Laal maas is a meat curry from Rajasthan,India. It is usually a mutton curry prepared in a sauce of yoghurt and hot spices such as Kashmiri red chillies and other spices although I made it with chicken. This dish typically is very hot and rich in garlic, the gravy may be thick or liquid and is eaten with chapatis or steamed rice or parathas.It is made in many ways but the authentic one is made with the use of dry red chillies.

Ingredients:
10 Kashmiri dry red chillies , soaked in water for atleast 20 minutes
500 grams chicken, cut into pieces
1/2 cup Curd (Dahi / Yogurt)
1 teaspoon Cumin seeds (Jeera)
2 teaspoons Cumin powder (Jeera)
2 teaspoons Coriander Powder (Dhania)
1/2 teaspoon Turmeric powder (Haldi)
2 tablespoons Ginger Garlic Paste
Ghee , as required
3 Cardamom Pods/Seeds
1 inch Cinnamon Stick
3 Cloves 
1 Bay leaf 
3 Onions , finely chopped
1/2 teaspoon Garam masala powder
Salt , to taste



Method:
To begin making the recipe, add water in a heavy bottomed pan. Add the soaked kashmiri red chillies and all the dry spices including cumin seeds, green cardamom pods, cinnamon stick, cloves, bay leaf into the water.
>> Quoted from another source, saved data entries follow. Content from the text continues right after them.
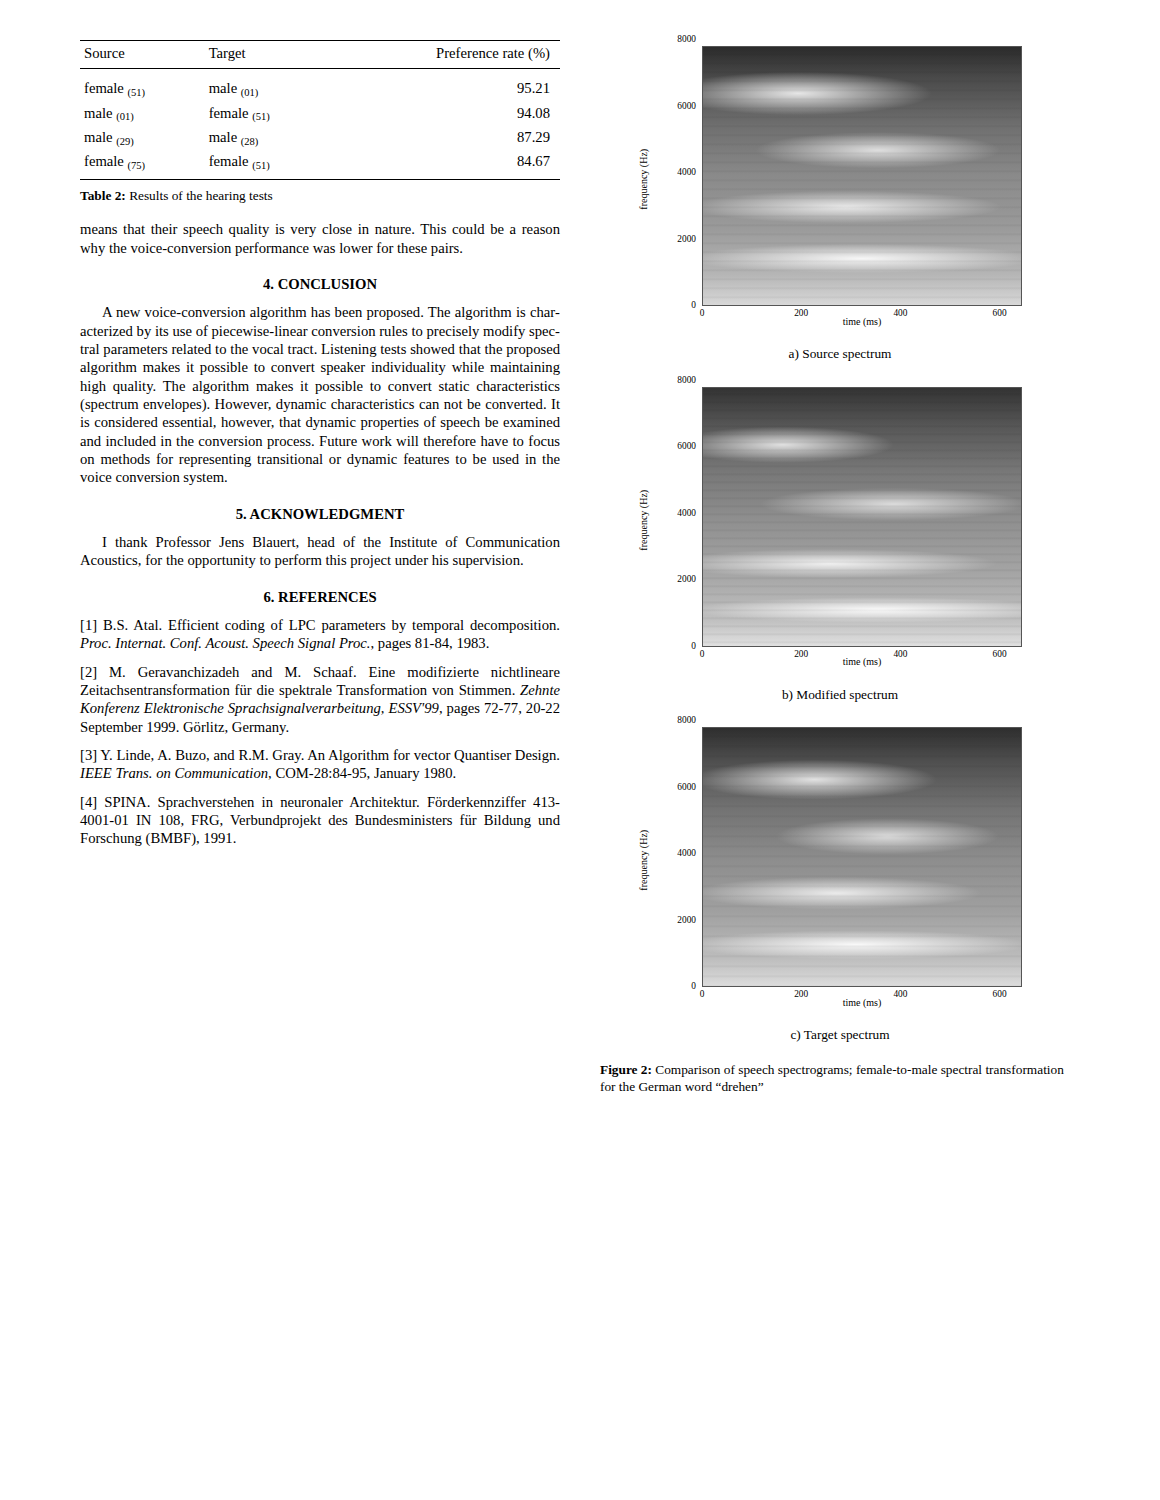| Source | Target | Preference rate (%) |
| --- | --- | --- |
| female (51) | male (01) | 95.21 |
| male (01) | female (51) | 94.08 |
| male (29) | male (28) | 87.29 |
| female (75) | female (51) | 84.67 |
Table 2: Results of the hearing tests
means that their speech quality is very close in nature. This could be a reason why the voice-conversion performance was lower for these pairs.
4. CONCLUSION
A new voice-conversion algorithm has been proposed. The algorithm is characterized by its use of piecewise-linear conversion rules to precisely modify spectral parameters related to the vocal tract. Listening tests showed that the proposed algorithm makes it possible to convert speaker individuality while maintaining high quality. The algorithm makes it possible to convert static characteristics (spectrum envelopes). However, dynamic characteristics can not be converted. It is considered essential, however, that dynamic properties of speech be examined and included in the conversion process. Future work will therefore have to focus on methods for representing transitional or dynamic features to be used in the voice conversion system.
5. ACKNOWLEDGMENT
I thank Professor Jens Blauert, head of the Institute of Communication Acoustics, for the opportunity to perform this project under his supervision.
6. REFERENCES
[1] B.S. Atal. Efficient coding of LPC parameters by temporal decomposition. Proc. Internat. Conf. Acoust. Speech Signal Proc., pages 81-84, 1983.
[2] M. Geravanchizadeh and M. Schaaf. Eine modifizierte nichtlineare Zeitachsentransformation für die spektrale Transformation von Stimmen. Zehnte Konferenz Elektronische Sprachsignalverarbeitung, ESSV'99, pages 72-77, 20-22 September 1999. Görlitz, Germany.
[3] Y. Linde, A. Buzo, and R.M. Gray. An Algorithm for vector Quantiser Design. IEEE Trans. on Communication, COM-28:84-95, January 1980.
[4] SPINA. Sprachverstehen in neuronaler Architektur. Förderkennziffer 413-4001-01 IN 108, FRG, Verbundprojekt des Bundesministers für Bildung und Forschung (BMBF), 1991.
frequency (Hz) 8000 6000 4000 2000 0
0 200 400 600 time (ms)
a) Source spectrum
frequency (Hz) 8000 6000 4000 2000 0
0 200 400 600 time (ms)
b) Modified spectrum
frequency (Hz) 8000 6000 4000 2000 0
0 200 400 600 time (ms)
c) Target spectrum
Figure 2: Comparison of speech spectrograms; female-to-male spectral transformation for the German word “drehen”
Let it boil and switch off the flame once the dry red chillies becomes soft.
Let it cool a bit, retain the water and then grind the spices into a fine paste in a mixer grinder.
In a large mixing bowl, add chicken, yogurt, cumin powder, coriander powder, turmeric powder, one tablespoon ginger garlic paste and the dry red chilli paste which we prepared in the beginning.
Mix everything well and set aside to marinate in the refrigerator for half an hour.
Heat ghee in a heavy bottomed pan. Add onions and sauté till they turn light brown in colour.
Add the remaining ginger garlic paste and sauté for a minute.
Add the marinated chicken to the onions and sauté on high heat for two to three minutes.
Add the required salt and water (which we retained from boiling the dry red chillies) into the pan.
Cover the pan with a lid and let it cook till the chicken pieces get tender. You can add more water if you want watery consistency.
Now, add garam masala when you will get the desired consistency and give a quick stir before removing from heat.
Serve Rajasthani Laal Maas with hot chapatis or steamed rice or parathas. It is usually made during special occasions and festivals in Rajasthan.